4sur5 Après Ring, petite anecdote du genre, Dark Water engendrait la consécration critique de Hideo Nakata en 2003. Il y a pourtant quelques raisons qui pourraient inciter à n'allez qu'à reculons vers Dark Water : une raison surtout, ce Ring justement, petite anecdote de genre, parfois séduisante dans la forme, foncièrement obsolète en général. Le titre est devenu un manne, suscitant un phénomène social nippon, puis une suite avant deux remakes américains, postérieurs à Dark Water.
Dark Water, pourtant, inversera les certitudes des plus sceptiques, tant le film atteste d'une approche du fantastique salvatrice, envisageant le genre avec une assurance débarrassée de toutes les scories en atténuant l'impact dont il s'est abusivement paré depuis le nivellement par le teenage-movie engendrés malgré lui par Wes Craven (Les Griffes de la Nuit, Scream). Ce que Ring ne parvenait pas vraiment à sous-tendre, Dark Water l'affirme frontalement : Nakata n'est jamais si bon que lorsqu'il s'arrête sur un drame humain et le plonge dans un cadre réaliste.
Il a gardé de son film-phare cette propension à une mise en scène précise et sobre, mais évacué toutes les lourdeurs du pitsch mystique poussif. Encore les apparitions furtives, les spectres sur vidéo, mais le geste est discret. C'est depuis ce quotidien morose et déglingué que le malaise peut se permettre d'étreindre la pellicule. Dark Water est un film dont on ne voit pas le monstre : il n'y a qu'un très beau portrait de femme, son combat pour la garde définitive de sa fille, un environnement vétuste [l'état de l'immeuble, la discipline dispensée par les enseignants de l'enfant]. C'est la fragilité d'un personnage se débattant contre l'incertitude dans laquelle elle avance contrainte qui distille une telle étrangeté. In fine, la chronique sociale et quotidienne (aucune esbroufe ''sociologique'', un propos épuré sur l'atrocité indissoluble de la condition enfantine) est un bien meilleur support du style rétro-fantastique de Nakata. Sa mise en scène douce et radicale s'y accorde avec allégresse.

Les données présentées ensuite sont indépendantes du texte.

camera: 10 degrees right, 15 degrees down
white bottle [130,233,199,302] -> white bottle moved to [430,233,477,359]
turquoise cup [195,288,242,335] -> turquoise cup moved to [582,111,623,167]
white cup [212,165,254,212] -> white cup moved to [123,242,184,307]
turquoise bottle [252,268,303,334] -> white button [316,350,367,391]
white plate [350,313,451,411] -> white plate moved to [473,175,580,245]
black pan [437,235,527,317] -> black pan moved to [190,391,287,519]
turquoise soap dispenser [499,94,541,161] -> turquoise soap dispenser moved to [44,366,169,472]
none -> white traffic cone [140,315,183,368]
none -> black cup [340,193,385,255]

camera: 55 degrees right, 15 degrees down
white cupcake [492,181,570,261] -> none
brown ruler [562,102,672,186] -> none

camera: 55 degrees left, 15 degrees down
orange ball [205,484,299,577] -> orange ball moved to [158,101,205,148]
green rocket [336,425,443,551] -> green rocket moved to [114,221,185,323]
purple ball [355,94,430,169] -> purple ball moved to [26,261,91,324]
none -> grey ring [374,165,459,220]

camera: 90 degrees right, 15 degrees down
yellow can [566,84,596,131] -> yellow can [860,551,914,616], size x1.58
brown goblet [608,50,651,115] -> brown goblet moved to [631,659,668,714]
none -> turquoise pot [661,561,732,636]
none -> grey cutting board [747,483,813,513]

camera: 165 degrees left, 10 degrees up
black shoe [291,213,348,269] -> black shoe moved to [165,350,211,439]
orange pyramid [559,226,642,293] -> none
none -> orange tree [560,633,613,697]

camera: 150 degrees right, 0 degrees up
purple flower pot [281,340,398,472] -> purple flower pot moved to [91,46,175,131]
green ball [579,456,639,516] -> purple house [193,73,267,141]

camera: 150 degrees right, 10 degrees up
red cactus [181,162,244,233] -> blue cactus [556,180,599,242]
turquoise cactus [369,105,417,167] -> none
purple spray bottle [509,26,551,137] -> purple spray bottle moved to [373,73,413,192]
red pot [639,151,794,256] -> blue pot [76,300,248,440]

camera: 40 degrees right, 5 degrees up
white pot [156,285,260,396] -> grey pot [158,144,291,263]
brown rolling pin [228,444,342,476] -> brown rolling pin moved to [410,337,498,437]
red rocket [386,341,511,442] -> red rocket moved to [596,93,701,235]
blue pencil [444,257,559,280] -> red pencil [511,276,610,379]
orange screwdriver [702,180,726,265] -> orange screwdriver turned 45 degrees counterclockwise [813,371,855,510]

La démarche formaliste, cette façon de remettre le motif horrifique aux croyances évoquent parfois le travail de Shyamalan, mais ce dernier ne sait que trop peu éveiller l'envoûtement, trop occupé à soigner le fond à des impératifs consensuels avant de leur abandonner la forme. Nakata lui se soucie moins de conformer Dark Water à son genre, il ne se soucie même pas d'esbroufe thématique. Par son minimalisme rigoureux et la dimension presque viscérale du traitement, Dark Water rappelle plutôt le Polanski première période. Du cinéma qui parvient à faire redouter les forces de l'invisible, c'est rare.